WHAT IS EXPECTED: Each entry below needs to be retyped exactly as given.

GIVEN INFORMATION:
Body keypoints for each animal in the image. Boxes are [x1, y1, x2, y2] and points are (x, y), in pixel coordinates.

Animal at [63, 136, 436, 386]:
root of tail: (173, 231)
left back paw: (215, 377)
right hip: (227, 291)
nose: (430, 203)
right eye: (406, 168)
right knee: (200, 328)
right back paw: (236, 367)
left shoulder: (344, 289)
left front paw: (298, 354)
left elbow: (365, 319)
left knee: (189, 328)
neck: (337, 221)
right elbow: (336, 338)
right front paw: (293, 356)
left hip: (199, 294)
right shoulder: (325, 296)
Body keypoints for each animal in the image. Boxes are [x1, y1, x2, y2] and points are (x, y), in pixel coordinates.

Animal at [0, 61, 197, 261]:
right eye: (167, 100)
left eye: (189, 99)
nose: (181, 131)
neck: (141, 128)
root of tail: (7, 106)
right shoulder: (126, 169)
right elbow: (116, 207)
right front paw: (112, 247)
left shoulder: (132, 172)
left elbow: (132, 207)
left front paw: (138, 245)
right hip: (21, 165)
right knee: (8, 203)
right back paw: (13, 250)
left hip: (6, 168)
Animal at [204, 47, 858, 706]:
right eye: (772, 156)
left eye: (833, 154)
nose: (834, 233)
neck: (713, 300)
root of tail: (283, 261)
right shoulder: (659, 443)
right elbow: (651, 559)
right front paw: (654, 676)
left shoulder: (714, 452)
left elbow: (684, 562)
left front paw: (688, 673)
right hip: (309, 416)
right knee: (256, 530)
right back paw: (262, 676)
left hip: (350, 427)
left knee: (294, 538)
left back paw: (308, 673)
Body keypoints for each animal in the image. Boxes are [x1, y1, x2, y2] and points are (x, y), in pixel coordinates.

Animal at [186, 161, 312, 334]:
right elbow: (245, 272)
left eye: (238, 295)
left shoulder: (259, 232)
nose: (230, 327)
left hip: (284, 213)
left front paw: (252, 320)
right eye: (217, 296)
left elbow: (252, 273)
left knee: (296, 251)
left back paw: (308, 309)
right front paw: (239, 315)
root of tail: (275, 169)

ANSWER TO THIS EXERCISE:
Body keypoints for each animal in the image. Boxes are [x1, y1, x2, y2] and points are (x, y), in pixel coordinates.

Animal at [63, 136, 436, 386]:
root of tail: (173, 231)
left back paw: (215, 377)
right hip: (227, 291)
nose: (430, 203)
right eye: (406, 168)
right knee: (200, 328)
right back paw: (236, 367)
left shoulder: (344, 289)
left front paw: (298, 354)
left elbow: (365, 319)
left knee: (189, 328)
neck: (337, 221)
right elbow: (336, 338)
right front paw: (293, 356)
left hip: (199, 294)
right shoulder: (325, 296)
Body keypoints for each animal in the image. Boxes are [x1, y1, x2, y2] and points are (x, y), in pixel coordinates.

Animal at [0, 61, 197, 261]:
right eye: (167, 100)
left eye: (189, 99)
nose: (181, 131)
neck: (141, 128)
root of tail: (7, 106)
right shoulder: (126, 169)
right elbow: (116, 207)
right front paw: (112, 247)
left shoulder: (132, 172)
left elbow: (132, 207)
left front paw: (138, 245)
right hip: (21, 165)
right knee: (8, 203)
right back paw: (13, 250)
left hip: (6, 168)
Animal at [204, 47, 858, 706]:
right eye: (772, 156)
left eye: (833, 154)
nose: (834, 233)
neck: (713, 300)
root of tail: (283, 261)
right shoulder: (659, 443)
right elbow: (651, 559)
right front paw: (654, 676)
left shoulder: (714, 452)
left elbow: (684, 562)
left front paw: (688, 673)
right hip: (309, 416)
right knee: (256, 530)
right back paw: (262, 676)
left hip: (350, 427)
left knee: (294, 538)
left back paw: (308, 673)
Body keypoints for each animal in the image. Boxes are [x1, y1, x2, y2] and points are (x, y), in pixel coordinates.

Animal at [186, 161, 312, 334]:
right elbow: (245, 272)
left eye: (238, 295)
left shoulder: (259, 232)
nose: (230, 327)
left hip: (284, 213)
left front paw: (252, 320)
right eye: (217, 296)
left elbow: (252, 273)
left knee: (296, 251)
left back paw: (308, 309)
right front paw: (239, 315)
root of tail: (275, 169)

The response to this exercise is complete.